__What to do__
Your answer must be the records below, repeated exactly, with every picture left out.

Records for the task Block Start

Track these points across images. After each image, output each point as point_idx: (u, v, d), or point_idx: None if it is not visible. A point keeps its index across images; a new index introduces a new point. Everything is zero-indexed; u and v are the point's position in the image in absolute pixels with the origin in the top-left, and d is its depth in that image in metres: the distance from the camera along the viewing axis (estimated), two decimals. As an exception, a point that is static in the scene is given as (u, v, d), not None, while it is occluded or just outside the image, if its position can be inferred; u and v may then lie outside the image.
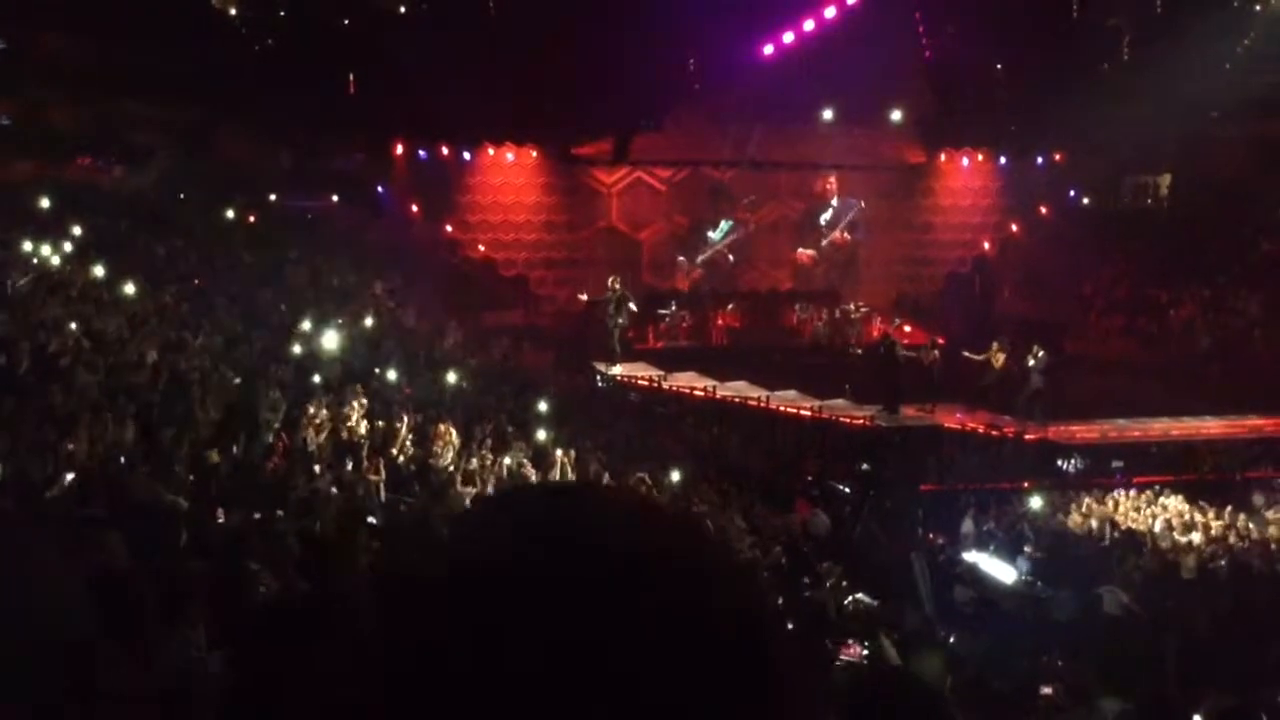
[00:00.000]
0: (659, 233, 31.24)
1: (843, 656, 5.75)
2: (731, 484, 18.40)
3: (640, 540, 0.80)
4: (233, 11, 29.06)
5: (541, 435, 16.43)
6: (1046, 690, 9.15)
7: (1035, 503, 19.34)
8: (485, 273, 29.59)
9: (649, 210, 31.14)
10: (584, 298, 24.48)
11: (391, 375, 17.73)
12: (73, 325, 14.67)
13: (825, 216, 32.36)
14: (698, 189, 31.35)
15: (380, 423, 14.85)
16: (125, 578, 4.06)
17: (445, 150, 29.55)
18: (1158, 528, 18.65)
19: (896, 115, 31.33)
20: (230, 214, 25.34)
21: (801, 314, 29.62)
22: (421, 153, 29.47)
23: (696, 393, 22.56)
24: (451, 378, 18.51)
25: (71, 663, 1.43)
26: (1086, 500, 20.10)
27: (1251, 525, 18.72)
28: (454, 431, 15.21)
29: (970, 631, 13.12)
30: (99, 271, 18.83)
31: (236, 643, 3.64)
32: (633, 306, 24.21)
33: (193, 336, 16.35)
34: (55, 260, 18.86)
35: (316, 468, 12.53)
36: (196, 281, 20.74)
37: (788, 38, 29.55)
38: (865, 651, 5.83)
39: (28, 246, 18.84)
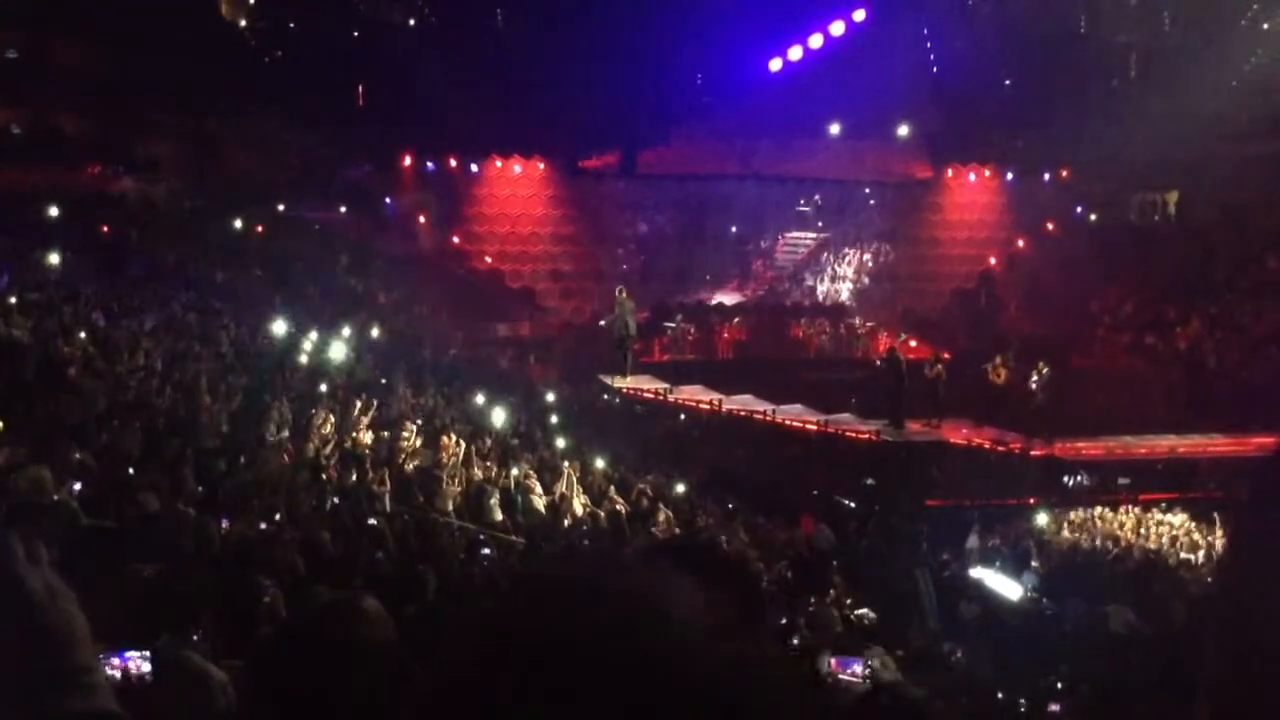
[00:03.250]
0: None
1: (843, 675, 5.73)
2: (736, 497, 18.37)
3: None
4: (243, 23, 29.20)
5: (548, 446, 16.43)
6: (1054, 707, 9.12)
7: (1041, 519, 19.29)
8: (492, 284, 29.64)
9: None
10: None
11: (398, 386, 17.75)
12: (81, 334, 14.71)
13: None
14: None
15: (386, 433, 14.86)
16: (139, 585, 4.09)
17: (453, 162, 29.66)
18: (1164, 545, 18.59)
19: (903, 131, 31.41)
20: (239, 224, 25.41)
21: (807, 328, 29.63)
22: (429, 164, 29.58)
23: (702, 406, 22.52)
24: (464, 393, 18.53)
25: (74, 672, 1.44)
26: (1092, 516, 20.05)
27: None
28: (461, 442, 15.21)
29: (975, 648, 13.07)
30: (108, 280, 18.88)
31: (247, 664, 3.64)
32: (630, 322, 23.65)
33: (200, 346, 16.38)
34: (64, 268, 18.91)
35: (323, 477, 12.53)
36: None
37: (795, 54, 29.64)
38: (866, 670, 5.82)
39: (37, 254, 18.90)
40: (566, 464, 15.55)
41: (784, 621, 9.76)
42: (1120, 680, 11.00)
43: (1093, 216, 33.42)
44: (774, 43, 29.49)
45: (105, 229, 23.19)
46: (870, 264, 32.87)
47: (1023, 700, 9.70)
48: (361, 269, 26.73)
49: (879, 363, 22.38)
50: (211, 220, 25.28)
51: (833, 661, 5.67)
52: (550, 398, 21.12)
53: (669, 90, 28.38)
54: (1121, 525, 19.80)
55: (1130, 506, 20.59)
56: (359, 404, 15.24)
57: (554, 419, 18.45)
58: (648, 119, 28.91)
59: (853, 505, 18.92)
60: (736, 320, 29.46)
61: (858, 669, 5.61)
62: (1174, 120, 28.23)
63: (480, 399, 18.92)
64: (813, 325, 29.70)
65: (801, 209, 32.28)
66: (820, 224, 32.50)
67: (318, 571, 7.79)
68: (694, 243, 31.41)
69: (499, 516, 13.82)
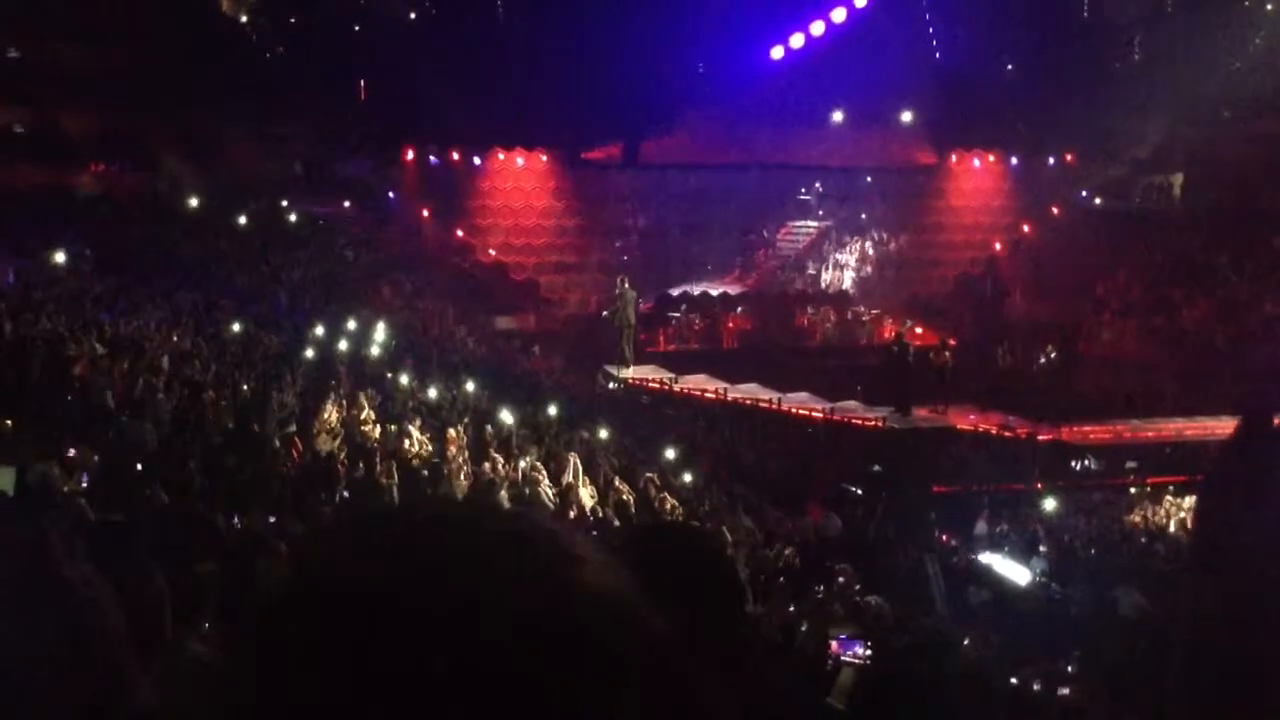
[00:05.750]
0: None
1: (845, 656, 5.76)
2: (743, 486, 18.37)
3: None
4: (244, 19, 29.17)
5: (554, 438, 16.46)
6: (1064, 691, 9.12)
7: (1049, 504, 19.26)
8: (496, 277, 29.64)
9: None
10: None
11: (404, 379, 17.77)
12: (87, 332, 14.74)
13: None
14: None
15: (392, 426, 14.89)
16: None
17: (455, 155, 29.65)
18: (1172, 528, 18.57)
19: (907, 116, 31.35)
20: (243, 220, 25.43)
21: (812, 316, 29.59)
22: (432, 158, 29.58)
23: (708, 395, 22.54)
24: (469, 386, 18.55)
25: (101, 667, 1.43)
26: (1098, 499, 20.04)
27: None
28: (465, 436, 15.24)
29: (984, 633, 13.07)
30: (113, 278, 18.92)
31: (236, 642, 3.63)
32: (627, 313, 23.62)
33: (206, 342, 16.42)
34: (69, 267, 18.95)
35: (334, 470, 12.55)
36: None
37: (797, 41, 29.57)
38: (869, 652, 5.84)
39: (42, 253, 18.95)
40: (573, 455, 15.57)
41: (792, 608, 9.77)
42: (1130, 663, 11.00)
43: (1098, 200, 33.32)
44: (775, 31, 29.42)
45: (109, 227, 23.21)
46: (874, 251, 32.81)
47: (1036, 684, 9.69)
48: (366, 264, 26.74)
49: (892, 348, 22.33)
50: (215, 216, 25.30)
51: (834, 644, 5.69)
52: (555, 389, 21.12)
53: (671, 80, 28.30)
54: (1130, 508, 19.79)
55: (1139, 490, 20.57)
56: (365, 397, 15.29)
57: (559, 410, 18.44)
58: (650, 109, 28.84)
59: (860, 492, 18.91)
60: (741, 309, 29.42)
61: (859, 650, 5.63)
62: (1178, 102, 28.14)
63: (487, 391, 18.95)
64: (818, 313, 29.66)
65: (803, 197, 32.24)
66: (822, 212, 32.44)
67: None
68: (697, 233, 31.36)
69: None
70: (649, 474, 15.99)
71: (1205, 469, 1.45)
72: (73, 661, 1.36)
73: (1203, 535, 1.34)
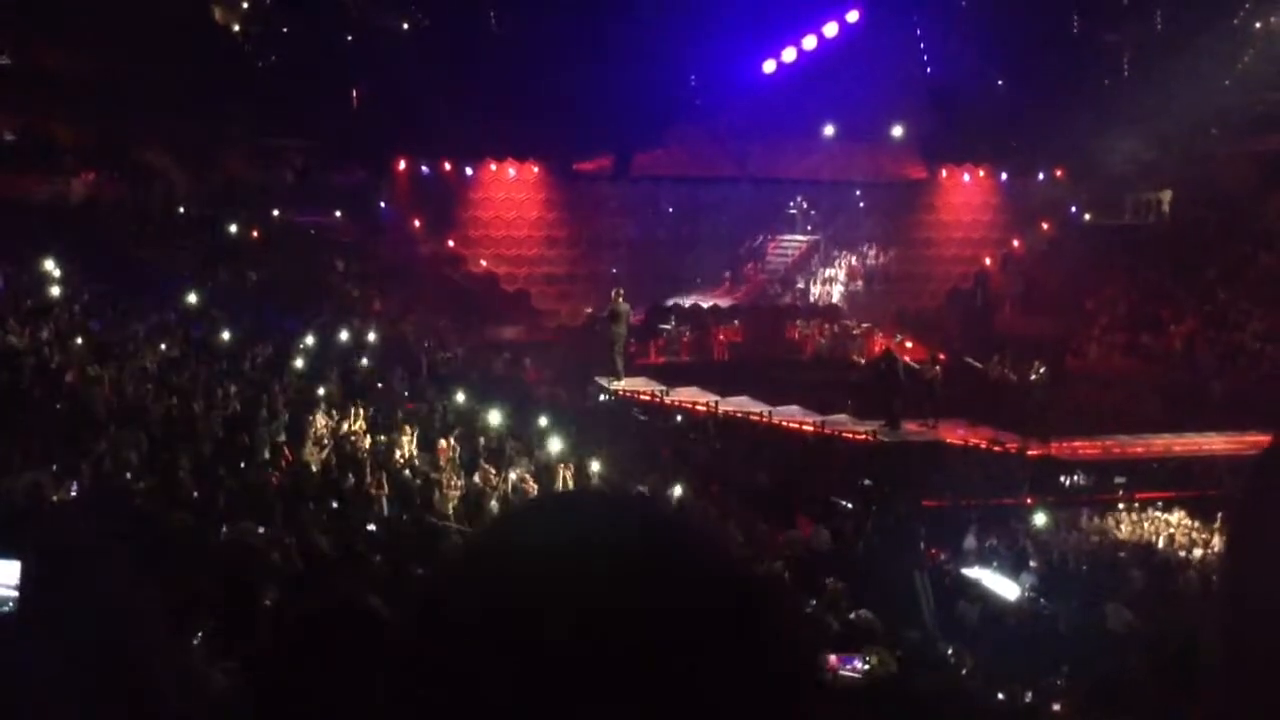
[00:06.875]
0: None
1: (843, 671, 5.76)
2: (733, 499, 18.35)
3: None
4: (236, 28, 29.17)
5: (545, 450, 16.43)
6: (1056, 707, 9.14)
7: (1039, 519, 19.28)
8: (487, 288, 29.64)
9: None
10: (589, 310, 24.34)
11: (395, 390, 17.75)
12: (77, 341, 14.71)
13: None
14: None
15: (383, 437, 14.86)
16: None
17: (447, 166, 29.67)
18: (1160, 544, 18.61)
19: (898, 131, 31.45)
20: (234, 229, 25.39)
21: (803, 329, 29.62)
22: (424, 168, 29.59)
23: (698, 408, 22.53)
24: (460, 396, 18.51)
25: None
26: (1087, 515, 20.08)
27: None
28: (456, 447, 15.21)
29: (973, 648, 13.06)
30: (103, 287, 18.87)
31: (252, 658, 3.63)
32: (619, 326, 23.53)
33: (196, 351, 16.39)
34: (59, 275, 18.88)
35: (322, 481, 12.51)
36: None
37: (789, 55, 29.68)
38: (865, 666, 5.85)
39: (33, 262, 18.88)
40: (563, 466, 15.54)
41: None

Records for the task Block End

__Exercise result__
Track these points across images. After each image, output each point as point_idx: (u, v, d), or point_idx: None if it is not visible. A point keeps its index across images; a new index introduces a new point. Everything is zero-indexed; u and v are the point's position in the image in absolute pixels with the origin in the top-left, and d is its depth in that image in metres: the distance from the camera along the viewing axis (estimated), two decimals. As an exception, a point that is static in the scene is given as (u, v, d), not None, while it is occluded or just outside the image, if its position can be inferred; u and v may then lie outside the image.
[00:00.000]
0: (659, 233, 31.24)
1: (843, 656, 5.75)
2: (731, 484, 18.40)
3: (640, 540, 0.80)
4: (233, 11, 29.06)
5: (541, 435, 16.43)
6: (1046, 690, 9.15)
7: (1035, 503, 19.34)
8: (485, 273, 29.59)
9: (649, 210, 31.14)
10: (584, 298, 24.48)
11: (391, 375, 17.73)
12: (73, 325, 14.67)
13: (825, 216, 32.36)
14: (698, 189, 31.35)
15: (380, 423, 14.85)
16: (125, 578, 4.06)
17: (445, 150, 29.55)
18: (1158, 528, 18.65)
19: (896, 115, 31.33)
20: (230, 214, 25.34)
21: (801, 314, 29.62)
22: (421, 153, 29.47)
23: (696, 393, 22.56)
24: (451, 378, 18.51)
25: (71, 663, 1.43)
26: (1086, 500, 20.10)
27: (1251, 525, 18.72)
28: (454, 431, 15.21)
29: (970, 631, 13.12)
30: (99, 271, 18.83)
31: (236, 643, 3.64)
32: (633, 306, 24.21)
33: (193, 336, 16.35)
34: (55, 260, 18.86)
35: (316, 468, 12.53)
36: (196, 281, 20.74)
37: (788, 38, 29.55)
38: (865, 651, 5.83)
39: (28, 246, 18.84)
[00:03.250]
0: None
1: (843, 675, 5.73)
2: (736, 497, 18.37)
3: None
4: (243, 23, 29.20)
5: (548, 446, 16.43)
6: (1054, 707, 9.12)
7: (1041, 519, 19.29)
8: (492, 284, 29.64)
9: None
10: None
11: (398, 386, 17.75)
12: (81, 334, 14.71)
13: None
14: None
15: (386, 433, 14.86)
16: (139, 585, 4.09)
17: (453, 162, 29.66)
18: (1164, 545, 18.59)
19: (903, 131, 31.41)
20: (239, 224, 25.41)
21: (807, 328, 29.63)
22: (429, 164, 29.58)
23: (702, 406, 22.52)
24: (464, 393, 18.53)
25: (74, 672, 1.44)
26: (1092, 516, 20.05)
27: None
28: (461, 442, 15.21)
29: (975, 648, 13.07)
30: (108, 280, 18.88)
31: (247, 664, 3.64)
32: (630, 322, 23.65)
33: (200, 346, 16.38)
34: (64, 268, 18.91)
35: (323, 477, 12.53)
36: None
37: (795, 54, 29.64)
38: (866, 670, 5.82)
39: (37, 254, 18.90)
40: (566, 464, 15.55)
41: (784, 621, 9.76)
42: (1120, 680, 11.00)
43: (1093, 216, 33.42)
44: (774, 43, 29.49)
45: (105, 229, 23.19)
46: (870, 264, 32.87)
47: (1023, 700, 9.70)
48: (361, 269, 26.73)
49: (879, 363, 22.38)
50: (211, 220, 25.28)
51: (833, 661, 5.67)
52: (550, 398, 21.12)
53: (669, 90, 28.38)
54: (1121, 525, 19.80)
55: (1130, 506, 20.59)
56: (359, 404, 15.24)
57: (554, 419, 18.45)
58: (648, 119, 28.91)
59: (853, 505, 18.92)
60: (736, 320, 29.46)
61: (858, 669, 5.61)
62: (1174, 120, 28.23)
63: (480, 399, 18.92)
64: (813, 325, 29.70)
65: (801, 209, 32.28)
66: (820, 224, 32.50)
67: (318, 571, 7.79)
68: (694, 243, 31.41)
69: (499, 516, 13.82)
[00:05.750]
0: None
1: (845, 656, 5.76)
2: (743, 486, 18.37)
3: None
4: (244, 19, 29.17)
5: (554, 438, 16.46)
6: (1064, 691, 9.12)
7: (1049, 504, 19.26)
8: (496, 277, 29.64)
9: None
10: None
11: (404, 379, 17.77)
12: (87, 332, 14.74)
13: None
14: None
15: (392, 426, 14.89)
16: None
17: (455, 155, 29.65)
18: (1172, 528, 18.57)
19: (907, 116, 31.35)
20: (243, 220, 25.43)
21: (812, 316, 29.59)
22: (432, 158, 29.58)
23: (708, 395, 22.54)
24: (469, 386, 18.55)
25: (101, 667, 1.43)
26: (1098, 499, 20.04)
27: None
28: (465, 436, 15.24)
29: (984, 633, 13.07)
30: (113, 278, 18.92)
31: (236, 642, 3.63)
32: (627, 313, 23.62)
33: (206, 342, 16.42)
34: (69, 267, 18.95)
35: (334, 470, 12.55)
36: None
37: (797, 41, 29.57)
38: (869, 652, 5.84)
39: (42, 253, 18.95)
40: (573, 455, 15.57)
41: (792, 608, 9.77)
42: (1130, 663, 11.00)
43: (1098, 200, 33.32)
44: (775, 31, 29.42)
45: (109, 227, 23.21)
46: (874, 251, 32.81)
47: (1036, 684, 9.69)
48: (366, 264, 26.74)
49: (892, 348, 22.33)
50: (215, 216, 25.30)
51: (834, 644, 5.69)
52: (555, 389, 21.12)
53: (671, 80, 28.30)
54: (1130, 508, 19.79)
55: (1139, 490, 20.57)
56: (365, 397, 15.29)
57: (559, 410, 18.44)
58: (650, 109, 28.84)
59: (860, 492, 18.91)
60: (741, 309, 29.42)
61: (859, 650, 5.63)
62: (1178, 102, 28.14)
63: (487, 391, 18.95)
64: (818, 313, 29.66)
65: (803, 197, 32.24)
66: (822, 212, 32.44)
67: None
68: (697, 233, 31.36)
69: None
70: (649, 474, 15.99)
71: (1205, 469, 1.45)
72: (73, 661, 1.36)
73: (1203, 535, 1.34)
[00:06.875]
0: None
1: (843, 671, 5.76)
2: (733, 499, 18.35)
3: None
4: (236, 28, 29.17)
5: (545, 450, 16.43)
6: (1056, 707, 9.14)
7: (1039, 519, 19.28)
8: (487, 288, 29.64)
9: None
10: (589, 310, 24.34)
11: (395, 390, 17.75)
12: (77, 341, 14.71)
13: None
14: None
15: (383, 437, 14.86)
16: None
17: (447, 166, 29.67)
18: (1160, 544, 18.61)
19: (898, 131, 31.45)
20: (234, 229, 25.39)
21: (803, 329, 29.62)
22: (424, 168, 29.59)
23: (698, 408, 22.53)
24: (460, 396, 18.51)
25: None
26: (1087, 515, 20.08)
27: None
28: (456, 447, 15.21)
29: (973, 648, 13.06)
30: (103, 287, 18.87)
31: (252, 658, 3.63)
32: (619, 326, 23.53)
33: (196, 351, 16.39)
34: (59, 275, 18.88)
35: (322, 481, 12.51)
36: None
37: (789, 55, 29.68)
38: (865, 666, 5.85)
39: (33, 262, 18.88)
40: (563, 466, 15.54)
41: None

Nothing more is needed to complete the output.